Please, help with the problem. Is the Hilbert operator, which defined by matrix $ \{ a_{i,j} = \frac{1}{i+j} \}^{\infty}_{i,j=1}$ , compact on space $l_2$ ?

I will add my thoughts about the problem as soon as I formulate and issue them

I think that it can be proved that Hilbert operator is bounded on $L_2 (\mathbb{N}, 2^{ \mathbb{N} }, \#)$, where $\#$ is the counting measure, and that the embedding operator $Jx=x$ from $L_2 (\mathbb{N}, 2^{ \mathbb{N} }, \#)$ to $l_{2}$ is compact. It will mean that the Hilbert operator is compact as the composition of compact and bounded operators

Answer 1

Try to prove on your own the continuity of the operator $T\phi(j)=\sum^\infty_{k=1}\frac{1}{j+k}\phi(k)$ on $\ell_2(\mathbb{N})$. As for compactness, this is from a paper by Barria and Halmos. Consider the sequence $\phi_n(j)=\frac{1}{n}\mathbb{1}_{\{1,\ldots,n^2\}}(j)$. This is a unit-norm sequence in $\ell_2$.

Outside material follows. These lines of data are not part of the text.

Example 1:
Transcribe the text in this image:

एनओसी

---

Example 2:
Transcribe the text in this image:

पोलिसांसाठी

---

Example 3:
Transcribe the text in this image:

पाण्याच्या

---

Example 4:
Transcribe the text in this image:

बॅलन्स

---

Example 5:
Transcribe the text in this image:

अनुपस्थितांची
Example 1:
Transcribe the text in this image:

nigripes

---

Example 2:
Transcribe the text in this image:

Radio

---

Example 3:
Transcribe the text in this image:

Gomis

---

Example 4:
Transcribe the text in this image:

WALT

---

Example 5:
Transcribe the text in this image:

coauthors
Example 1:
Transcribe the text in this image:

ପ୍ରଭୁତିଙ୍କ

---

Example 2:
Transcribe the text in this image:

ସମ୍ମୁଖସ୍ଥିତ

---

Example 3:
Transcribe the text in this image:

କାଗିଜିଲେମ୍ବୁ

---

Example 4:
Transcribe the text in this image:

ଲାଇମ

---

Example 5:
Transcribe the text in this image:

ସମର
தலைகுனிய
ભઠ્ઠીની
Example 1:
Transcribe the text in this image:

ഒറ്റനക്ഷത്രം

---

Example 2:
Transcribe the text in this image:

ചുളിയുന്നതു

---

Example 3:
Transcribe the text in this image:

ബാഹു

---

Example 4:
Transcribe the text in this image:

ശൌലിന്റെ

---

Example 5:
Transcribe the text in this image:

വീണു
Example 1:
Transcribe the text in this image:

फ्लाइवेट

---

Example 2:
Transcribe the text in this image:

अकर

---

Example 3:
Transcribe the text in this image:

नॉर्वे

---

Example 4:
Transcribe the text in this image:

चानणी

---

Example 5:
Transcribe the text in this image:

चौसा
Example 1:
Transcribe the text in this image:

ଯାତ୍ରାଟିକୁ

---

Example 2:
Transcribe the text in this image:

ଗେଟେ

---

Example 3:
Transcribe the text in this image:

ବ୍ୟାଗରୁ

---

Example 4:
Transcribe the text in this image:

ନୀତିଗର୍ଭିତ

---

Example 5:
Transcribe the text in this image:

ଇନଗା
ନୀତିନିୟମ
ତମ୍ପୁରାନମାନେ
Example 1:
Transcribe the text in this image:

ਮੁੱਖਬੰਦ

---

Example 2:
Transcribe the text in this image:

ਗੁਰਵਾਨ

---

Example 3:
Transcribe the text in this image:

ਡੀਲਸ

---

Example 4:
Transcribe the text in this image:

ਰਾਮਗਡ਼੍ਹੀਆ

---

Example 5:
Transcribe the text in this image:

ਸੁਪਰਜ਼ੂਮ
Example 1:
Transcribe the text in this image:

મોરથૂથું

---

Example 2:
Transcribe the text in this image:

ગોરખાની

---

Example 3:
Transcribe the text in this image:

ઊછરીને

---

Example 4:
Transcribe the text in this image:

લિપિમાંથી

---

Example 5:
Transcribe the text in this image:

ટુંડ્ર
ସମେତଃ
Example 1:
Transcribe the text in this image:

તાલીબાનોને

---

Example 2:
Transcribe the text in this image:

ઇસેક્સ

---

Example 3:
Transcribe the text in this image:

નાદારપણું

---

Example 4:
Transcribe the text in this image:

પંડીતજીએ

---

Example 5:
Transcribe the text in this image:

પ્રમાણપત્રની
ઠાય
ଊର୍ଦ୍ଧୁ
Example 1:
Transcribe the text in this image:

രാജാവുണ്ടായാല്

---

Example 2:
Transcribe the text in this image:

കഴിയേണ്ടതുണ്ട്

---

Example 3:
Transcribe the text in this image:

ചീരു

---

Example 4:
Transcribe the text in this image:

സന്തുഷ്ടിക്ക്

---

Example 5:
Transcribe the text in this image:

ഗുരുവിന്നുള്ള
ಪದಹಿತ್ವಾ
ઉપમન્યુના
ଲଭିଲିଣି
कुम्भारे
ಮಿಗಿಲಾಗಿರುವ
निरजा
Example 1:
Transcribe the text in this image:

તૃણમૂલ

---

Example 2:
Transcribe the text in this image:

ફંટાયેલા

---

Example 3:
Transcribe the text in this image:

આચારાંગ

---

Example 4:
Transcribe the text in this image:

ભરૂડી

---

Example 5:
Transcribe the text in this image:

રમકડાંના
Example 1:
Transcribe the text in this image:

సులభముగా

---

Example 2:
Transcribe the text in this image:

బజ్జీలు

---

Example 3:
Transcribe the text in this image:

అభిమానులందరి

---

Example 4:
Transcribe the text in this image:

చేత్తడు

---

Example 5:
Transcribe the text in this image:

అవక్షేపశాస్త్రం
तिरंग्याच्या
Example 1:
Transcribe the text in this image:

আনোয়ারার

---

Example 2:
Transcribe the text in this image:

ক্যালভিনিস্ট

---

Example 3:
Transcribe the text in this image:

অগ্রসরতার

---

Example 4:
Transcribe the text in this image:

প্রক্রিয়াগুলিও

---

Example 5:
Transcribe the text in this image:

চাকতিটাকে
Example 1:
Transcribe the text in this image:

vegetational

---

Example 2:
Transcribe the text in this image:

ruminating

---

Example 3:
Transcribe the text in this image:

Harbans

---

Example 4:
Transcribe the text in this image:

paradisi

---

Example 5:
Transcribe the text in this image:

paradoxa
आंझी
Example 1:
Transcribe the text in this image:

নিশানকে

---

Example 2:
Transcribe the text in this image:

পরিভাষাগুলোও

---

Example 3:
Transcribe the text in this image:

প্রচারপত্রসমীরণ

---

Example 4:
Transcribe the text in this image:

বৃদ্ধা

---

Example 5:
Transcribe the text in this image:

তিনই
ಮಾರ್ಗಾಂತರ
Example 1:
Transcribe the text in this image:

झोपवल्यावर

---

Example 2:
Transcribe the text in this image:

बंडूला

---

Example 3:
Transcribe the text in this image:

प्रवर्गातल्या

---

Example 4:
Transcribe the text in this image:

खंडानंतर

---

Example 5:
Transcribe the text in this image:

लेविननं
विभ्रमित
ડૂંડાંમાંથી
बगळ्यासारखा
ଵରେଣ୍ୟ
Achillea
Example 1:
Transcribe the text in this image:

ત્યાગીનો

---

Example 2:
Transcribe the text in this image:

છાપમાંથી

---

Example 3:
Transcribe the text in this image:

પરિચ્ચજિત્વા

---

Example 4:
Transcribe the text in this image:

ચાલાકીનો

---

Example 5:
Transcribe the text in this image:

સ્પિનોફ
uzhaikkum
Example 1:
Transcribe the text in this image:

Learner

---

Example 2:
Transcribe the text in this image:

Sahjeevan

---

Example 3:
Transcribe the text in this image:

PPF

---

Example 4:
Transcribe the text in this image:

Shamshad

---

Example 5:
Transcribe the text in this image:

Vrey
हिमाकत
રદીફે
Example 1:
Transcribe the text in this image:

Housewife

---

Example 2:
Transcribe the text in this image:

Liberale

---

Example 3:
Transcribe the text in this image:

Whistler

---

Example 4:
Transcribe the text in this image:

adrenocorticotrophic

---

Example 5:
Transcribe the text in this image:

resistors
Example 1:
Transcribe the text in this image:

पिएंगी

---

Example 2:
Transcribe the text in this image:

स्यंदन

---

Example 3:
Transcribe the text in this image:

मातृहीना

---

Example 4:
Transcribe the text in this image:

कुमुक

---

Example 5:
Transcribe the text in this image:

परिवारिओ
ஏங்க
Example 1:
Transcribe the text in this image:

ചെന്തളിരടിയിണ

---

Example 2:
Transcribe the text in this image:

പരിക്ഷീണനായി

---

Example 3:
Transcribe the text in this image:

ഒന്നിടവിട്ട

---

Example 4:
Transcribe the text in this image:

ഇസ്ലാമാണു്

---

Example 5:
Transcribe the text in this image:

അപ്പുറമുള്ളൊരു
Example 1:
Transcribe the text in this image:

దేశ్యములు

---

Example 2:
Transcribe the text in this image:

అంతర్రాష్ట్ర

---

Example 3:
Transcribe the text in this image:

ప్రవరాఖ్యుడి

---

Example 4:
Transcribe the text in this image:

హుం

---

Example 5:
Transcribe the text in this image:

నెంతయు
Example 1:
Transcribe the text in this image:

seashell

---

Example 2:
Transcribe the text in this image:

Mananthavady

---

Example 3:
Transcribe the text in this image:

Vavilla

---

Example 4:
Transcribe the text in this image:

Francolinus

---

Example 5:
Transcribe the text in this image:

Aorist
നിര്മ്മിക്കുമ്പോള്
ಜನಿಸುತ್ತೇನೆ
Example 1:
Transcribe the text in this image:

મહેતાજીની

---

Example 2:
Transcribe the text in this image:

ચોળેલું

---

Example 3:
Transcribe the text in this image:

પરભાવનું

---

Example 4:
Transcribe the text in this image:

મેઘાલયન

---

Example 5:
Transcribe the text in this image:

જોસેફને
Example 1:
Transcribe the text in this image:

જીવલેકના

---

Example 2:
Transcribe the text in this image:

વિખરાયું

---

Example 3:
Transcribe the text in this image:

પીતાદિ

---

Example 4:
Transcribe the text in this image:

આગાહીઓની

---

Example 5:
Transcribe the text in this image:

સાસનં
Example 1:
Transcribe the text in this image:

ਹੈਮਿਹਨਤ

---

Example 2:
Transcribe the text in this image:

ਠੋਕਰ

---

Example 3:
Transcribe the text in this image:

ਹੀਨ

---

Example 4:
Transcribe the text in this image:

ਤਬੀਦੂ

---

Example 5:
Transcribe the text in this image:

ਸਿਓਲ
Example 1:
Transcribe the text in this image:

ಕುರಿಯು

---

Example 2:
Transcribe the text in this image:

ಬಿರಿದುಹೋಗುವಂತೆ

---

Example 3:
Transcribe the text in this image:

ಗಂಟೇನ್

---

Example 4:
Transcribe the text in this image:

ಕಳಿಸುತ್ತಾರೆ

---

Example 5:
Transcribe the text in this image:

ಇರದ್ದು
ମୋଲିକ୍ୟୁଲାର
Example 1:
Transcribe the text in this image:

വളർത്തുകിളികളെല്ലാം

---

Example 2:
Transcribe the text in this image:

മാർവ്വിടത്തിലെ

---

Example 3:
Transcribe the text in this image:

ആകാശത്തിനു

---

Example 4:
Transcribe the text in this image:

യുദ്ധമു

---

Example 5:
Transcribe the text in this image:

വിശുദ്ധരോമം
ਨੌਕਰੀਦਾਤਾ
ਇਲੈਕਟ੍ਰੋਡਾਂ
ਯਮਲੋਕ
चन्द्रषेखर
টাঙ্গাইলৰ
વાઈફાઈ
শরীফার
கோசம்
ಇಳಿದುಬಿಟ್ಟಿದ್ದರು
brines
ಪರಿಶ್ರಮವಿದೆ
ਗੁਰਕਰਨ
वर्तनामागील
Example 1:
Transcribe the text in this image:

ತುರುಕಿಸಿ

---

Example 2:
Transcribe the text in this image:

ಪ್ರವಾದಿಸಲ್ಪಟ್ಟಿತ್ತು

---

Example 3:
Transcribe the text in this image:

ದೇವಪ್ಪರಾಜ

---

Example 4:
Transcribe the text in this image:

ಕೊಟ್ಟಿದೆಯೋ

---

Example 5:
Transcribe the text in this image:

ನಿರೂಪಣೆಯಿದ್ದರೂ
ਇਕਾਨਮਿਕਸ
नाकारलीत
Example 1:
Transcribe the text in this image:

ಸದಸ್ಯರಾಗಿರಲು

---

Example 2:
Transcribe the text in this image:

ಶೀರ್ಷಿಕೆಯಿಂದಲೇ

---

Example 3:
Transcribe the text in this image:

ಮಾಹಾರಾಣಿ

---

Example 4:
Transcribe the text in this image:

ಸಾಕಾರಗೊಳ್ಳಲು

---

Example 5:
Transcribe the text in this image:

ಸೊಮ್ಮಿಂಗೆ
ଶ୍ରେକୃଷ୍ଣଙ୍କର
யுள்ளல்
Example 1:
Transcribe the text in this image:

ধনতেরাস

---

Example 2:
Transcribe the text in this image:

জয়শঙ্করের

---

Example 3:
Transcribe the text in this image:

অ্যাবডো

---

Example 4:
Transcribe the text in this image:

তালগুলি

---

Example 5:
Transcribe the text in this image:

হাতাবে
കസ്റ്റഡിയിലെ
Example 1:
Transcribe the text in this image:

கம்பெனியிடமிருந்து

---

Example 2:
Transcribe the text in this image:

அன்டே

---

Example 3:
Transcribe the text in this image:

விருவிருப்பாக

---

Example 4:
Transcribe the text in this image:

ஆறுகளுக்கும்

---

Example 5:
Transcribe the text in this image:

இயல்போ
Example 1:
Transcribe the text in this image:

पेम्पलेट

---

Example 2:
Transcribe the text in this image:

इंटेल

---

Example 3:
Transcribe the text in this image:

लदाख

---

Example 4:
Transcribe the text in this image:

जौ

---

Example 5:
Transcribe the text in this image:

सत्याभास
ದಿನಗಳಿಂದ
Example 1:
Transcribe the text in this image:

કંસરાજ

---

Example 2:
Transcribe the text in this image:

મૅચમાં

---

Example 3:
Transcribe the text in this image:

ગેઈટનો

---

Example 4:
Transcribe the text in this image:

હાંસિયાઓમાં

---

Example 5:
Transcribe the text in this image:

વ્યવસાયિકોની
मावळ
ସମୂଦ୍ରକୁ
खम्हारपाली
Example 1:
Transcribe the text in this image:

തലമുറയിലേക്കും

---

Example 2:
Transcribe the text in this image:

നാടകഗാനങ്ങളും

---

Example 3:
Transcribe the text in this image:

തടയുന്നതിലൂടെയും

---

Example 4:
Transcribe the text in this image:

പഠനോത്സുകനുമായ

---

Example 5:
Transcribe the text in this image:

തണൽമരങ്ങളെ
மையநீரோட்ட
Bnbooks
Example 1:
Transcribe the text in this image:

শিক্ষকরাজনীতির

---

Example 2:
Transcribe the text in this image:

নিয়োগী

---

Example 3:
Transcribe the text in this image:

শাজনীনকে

• Check that for any $\phi\in\ell_2$, $\langle\phi_n,\phi\rangle=\sum^\infty_{j=1}\phi_n(j)\phi(j)\xrightarrow{n\rightarrow\infty}0$. This means that $\phi_n$ converges weakly to $0$ in $\ell_2$.
• Check that $\langle\phi_n,T\phi_n\rangle\geq\frac12$.
• From this, deduce that $T$ cannot be compact, for if $T\phi_{n_k}\rightarrow\phi\in\ell_2$, then \begin{align} \frac12\leq\langle\phi_{n_k},T\phi_{n_k}\rangle &= \langle\phi_{n_k},T\phi_{n_k}-\phi\rangle +\langle\phi_{n_k},\phi\rangle\\ &\leq \|T\phi_{n_k}-\phi\|_2+\langle\phi_{n_k},\phi\rangle\xrightarrow{k\rightarrow\infty}0 \end{align} which is absurd.